Our experience confirms that left ventricular pseudoaneurysm is a life-threatening complication after left ventricular remodeling, and left thoracotomy via the fifth or the sixth intercostal space is feasible. Moreover, the possibility of avoiding an extensive tissue dissection should be considered, and the use of the endoaortic clamp may be useful to obtain this aim.
The advantages of the reparation of the pseudoaneurysm under aortic clamping are mainly related to the possibility of an accurate inspection of the tissues.
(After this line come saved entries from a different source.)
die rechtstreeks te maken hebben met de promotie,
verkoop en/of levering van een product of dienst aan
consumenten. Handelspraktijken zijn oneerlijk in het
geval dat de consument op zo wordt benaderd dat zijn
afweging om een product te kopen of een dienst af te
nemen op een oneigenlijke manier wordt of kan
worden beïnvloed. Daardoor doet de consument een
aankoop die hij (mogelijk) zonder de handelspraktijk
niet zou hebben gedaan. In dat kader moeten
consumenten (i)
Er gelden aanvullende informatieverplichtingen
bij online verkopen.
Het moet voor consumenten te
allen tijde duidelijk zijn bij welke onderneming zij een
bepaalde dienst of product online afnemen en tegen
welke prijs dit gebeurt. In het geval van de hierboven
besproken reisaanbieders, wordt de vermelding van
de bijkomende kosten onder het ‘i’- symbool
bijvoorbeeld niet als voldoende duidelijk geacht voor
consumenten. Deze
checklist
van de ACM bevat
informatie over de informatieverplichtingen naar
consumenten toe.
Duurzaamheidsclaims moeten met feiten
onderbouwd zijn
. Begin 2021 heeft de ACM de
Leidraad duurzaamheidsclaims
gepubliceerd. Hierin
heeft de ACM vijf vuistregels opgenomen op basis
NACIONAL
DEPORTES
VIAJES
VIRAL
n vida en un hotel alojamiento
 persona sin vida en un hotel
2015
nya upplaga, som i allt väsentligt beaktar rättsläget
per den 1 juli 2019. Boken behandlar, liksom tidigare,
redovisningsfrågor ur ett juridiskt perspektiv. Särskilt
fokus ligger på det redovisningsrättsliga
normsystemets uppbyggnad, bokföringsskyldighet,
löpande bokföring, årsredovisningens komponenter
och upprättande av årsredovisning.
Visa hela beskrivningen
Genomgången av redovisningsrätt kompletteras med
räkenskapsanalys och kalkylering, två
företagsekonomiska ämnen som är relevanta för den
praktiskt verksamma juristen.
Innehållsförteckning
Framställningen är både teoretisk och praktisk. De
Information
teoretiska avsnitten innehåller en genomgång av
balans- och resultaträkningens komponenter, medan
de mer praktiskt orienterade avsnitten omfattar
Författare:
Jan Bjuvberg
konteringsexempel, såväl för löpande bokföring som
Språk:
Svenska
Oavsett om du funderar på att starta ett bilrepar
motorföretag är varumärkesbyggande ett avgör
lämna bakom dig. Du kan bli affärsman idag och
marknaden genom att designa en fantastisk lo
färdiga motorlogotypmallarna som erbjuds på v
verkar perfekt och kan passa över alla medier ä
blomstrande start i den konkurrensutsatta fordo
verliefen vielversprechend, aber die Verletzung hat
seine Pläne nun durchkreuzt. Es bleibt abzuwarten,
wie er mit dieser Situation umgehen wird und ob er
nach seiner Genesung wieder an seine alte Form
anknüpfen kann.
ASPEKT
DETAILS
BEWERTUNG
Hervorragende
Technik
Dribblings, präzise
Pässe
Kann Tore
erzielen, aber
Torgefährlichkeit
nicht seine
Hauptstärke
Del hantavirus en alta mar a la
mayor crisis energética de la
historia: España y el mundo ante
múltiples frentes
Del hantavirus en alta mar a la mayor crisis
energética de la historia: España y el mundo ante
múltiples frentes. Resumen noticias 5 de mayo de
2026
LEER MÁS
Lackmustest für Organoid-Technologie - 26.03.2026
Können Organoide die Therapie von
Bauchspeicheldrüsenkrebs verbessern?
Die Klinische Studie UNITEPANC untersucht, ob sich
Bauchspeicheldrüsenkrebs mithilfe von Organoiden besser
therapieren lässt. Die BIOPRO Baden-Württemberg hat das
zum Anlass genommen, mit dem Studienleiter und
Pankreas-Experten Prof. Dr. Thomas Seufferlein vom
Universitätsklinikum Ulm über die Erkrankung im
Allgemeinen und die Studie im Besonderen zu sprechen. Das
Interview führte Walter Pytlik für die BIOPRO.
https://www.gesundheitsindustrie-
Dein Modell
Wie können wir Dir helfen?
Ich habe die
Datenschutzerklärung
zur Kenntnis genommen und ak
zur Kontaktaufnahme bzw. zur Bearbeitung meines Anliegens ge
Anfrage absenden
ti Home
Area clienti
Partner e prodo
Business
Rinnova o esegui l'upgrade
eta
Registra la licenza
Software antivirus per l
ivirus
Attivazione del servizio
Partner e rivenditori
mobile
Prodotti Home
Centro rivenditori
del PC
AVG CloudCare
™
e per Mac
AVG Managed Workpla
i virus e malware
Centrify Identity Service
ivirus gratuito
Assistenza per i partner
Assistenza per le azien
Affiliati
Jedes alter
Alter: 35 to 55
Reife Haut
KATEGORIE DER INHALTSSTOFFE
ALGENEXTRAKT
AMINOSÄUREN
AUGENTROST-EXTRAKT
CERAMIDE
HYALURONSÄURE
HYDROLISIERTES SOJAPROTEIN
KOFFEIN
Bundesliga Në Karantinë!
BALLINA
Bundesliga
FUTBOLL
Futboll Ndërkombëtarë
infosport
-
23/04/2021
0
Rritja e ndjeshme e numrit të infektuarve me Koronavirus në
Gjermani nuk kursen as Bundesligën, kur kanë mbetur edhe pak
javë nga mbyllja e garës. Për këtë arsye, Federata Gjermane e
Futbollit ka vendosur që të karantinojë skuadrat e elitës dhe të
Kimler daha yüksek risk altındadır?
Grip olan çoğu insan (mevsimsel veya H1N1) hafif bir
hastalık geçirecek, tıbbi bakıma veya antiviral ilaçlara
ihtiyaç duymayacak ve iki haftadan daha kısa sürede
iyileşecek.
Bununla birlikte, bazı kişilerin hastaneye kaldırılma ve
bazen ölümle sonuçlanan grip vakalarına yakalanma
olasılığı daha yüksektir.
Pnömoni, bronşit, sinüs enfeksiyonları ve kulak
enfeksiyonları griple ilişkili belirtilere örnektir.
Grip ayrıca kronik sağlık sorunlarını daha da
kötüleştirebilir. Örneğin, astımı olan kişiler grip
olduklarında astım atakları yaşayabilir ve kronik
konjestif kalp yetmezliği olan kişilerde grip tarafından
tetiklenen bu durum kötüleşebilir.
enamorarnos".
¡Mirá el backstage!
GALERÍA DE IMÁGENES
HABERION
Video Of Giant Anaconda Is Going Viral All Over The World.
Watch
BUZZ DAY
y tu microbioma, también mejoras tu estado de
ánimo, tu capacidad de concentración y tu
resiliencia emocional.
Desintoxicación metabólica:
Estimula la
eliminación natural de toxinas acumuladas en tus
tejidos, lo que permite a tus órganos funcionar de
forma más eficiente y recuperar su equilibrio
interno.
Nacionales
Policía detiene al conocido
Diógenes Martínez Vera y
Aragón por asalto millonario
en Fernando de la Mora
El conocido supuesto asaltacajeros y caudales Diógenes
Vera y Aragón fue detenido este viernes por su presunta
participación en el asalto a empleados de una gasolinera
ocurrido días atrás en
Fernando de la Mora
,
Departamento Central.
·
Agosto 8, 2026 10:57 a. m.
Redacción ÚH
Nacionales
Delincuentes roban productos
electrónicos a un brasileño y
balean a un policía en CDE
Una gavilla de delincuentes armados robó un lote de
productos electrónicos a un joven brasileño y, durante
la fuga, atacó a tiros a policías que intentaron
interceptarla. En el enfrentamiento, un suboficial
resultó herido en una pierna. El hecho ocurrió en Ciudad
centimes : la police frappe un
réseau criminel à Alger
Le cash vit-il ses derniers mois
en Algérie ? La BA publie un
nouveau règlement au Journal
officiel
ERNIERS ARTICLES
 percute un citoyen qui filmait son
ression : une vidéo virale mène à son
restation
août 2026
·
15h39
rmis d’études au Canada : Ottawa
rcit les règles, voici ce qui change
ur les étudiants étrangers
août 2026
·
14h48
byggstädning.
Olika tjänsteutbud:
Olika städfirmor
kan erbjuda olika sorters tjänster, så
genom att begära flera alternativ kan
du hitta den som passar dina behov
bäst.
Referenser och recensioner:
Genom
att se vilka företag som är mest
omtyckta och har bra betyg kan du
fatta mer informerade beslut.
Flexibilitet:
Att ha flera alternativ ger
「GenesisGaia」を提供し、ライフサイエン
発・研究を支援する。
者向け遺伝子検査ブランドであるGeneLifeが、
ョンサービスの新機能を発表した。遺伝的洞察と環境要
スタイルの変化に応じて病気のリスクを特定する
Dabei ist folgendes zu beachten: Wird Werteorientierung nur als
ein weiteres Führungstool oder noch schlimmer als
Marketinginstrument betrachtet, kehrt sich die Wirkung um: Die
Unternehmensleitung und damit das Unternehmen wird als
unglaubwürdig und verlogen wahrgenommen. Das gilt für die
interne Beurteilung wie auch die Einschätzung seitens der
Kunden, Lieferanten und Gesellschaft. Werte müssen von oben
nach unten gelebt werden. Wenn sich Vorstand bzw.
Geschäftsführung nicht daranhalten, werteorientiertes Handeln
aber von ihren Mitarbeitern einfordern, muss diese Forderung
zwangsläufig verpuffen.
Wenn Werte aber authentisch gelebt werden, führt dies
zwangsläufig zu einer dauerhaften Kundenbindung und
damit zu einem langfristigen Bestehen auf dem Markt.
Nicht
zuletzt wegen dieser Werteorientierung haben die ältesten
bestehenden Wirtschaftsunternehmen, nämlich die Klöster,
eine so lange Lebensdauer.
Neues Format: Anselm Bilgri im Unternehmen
On the contrary, on the beating heart, the bleeding may be high, and the risk for an inaccurate inspection or a sudden injury should be considered.
In conclusion, left thoracotomy is feasible in case of left ventricular pseudoaneurysm, and the endoaortic clamp allows reducing the tissue dissection; however, the endoclamp should be avoided in case of extensive peripheral vascular disease or for femoral arteries less than 7 mm in diameter,11 whereas there are no specific contraindications for left thoracotomy.